━━ Excerpt

Friday, August 2, 2013

August 2: Best Break, Good News, Fairy Tale

The best break I had in years, when I got home the regular night elevator boy, Pete, wasn't on the car...

Yes, I realize that isn't a whole lot of Catcher.  I was looking for something from the book that referred to good luck, and that's the best I could do.  Holden goes home, hoping to avoid his parents, and gets the "best break" he's had in the book:  the elevator boy is new and doesn't know who he is, so he's able to sneak up to his parents' apartment.  Good luck.

I got some good luck news this afternoon in the mail.  It was a card from North Country Publishing informing me that I've received First Honorable Mention (second place) in its first annual nature essay writing contest.  Now, perhaps you're thinking, "Second place!  Big deal!"  Well, it is a big deal to me.  I haven't been feeling all that confident about my writing recently.  Rejection after failure has plagued my publication efforts recently.  First Honorable Mention feels like the Pulitzer to me right now.  And the $20 gift card that accompanied the note didn't hurt.

━━━━
━━ Provided material

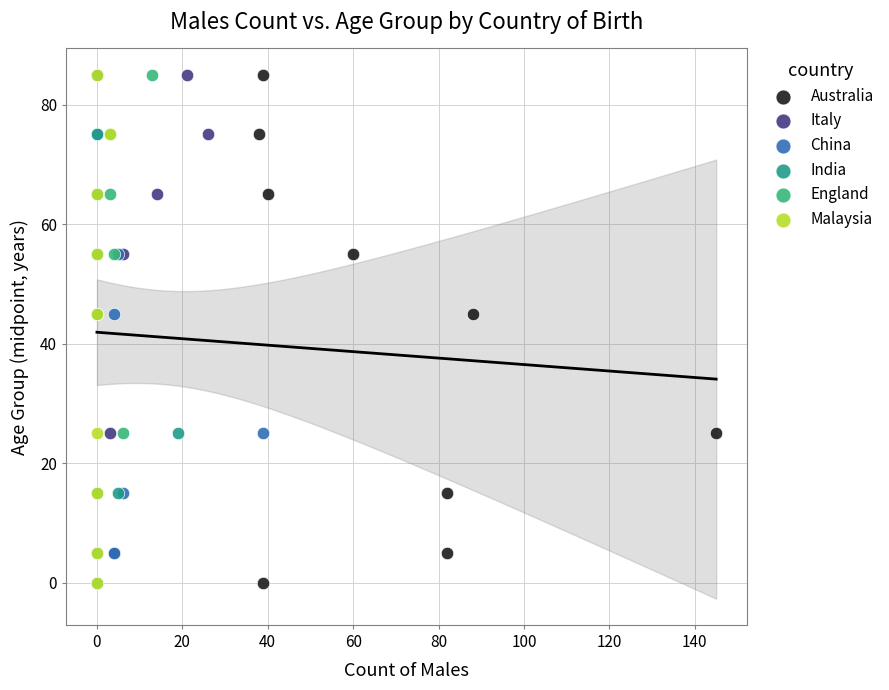

What are all the series names shown in the legend?

Australia, Italy, China, India, England, Malaysia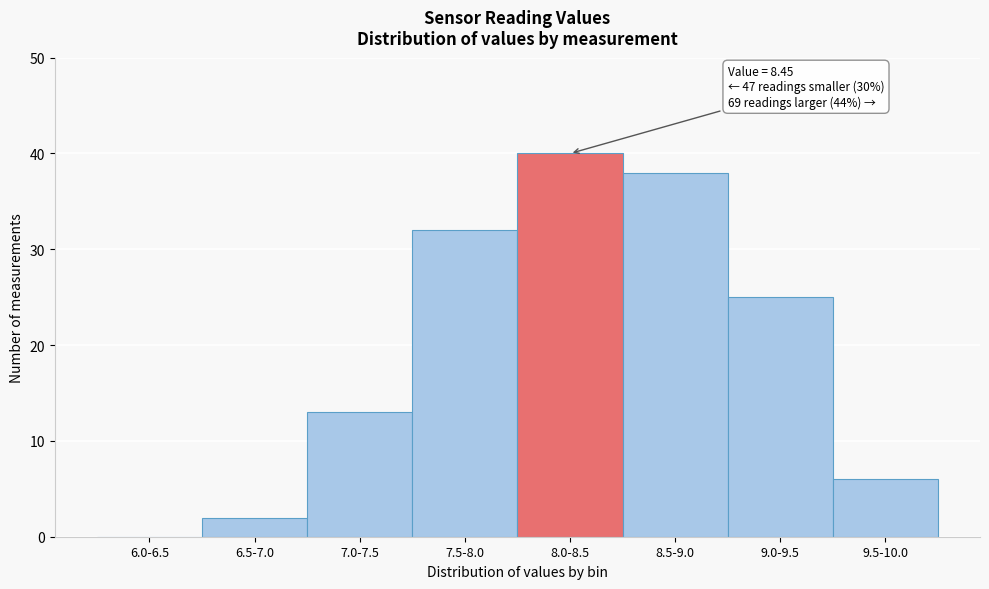

Reading left to right, what are all the values shown in this chart?

6.0-6.5=0	6.5-7.0=2	7.0-7.5=13	7.5-8.0=32	8.0-8.5=40	8.5-9.0=38	9.0-9.5=25	9.5-10.0=6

━━━━

Required actions -
(1) Do these statements agree with the blog post? Answer yes or no for each and quote the deciding words. (a) Pete, the regular night elevator boy, was on the car when Holden got home. (b) The writer won first place in North Country Publishing's nature essay contest. (c) A $20 gift card came with the note.
(2) Rewrite the paragraph of the blog post that begins "I got some good luck news" as a short bulleted list that keeps its main facts.

Responses to the exercise -
(1)
(a) No: "the regular night elevator boy, Pete, wasn't on the car"
(b) No: "First Honorable Mention (second place)"
(c) Yes: "the $20 gift card that accompanied the note didn't hurt"

(2)
- A card from North Country Publishing arrived in the afternoon mail.
- It announced that the writer received First Honorable Mention (second place) in the company's first annual nature essay writing contest.
- The writer hasn't felt confident about writing lately, after repeated rejection and failure in efforts to publish.
- The honor feels like the Pulitzer to the writer right now.
- A $20 gift card came with the note.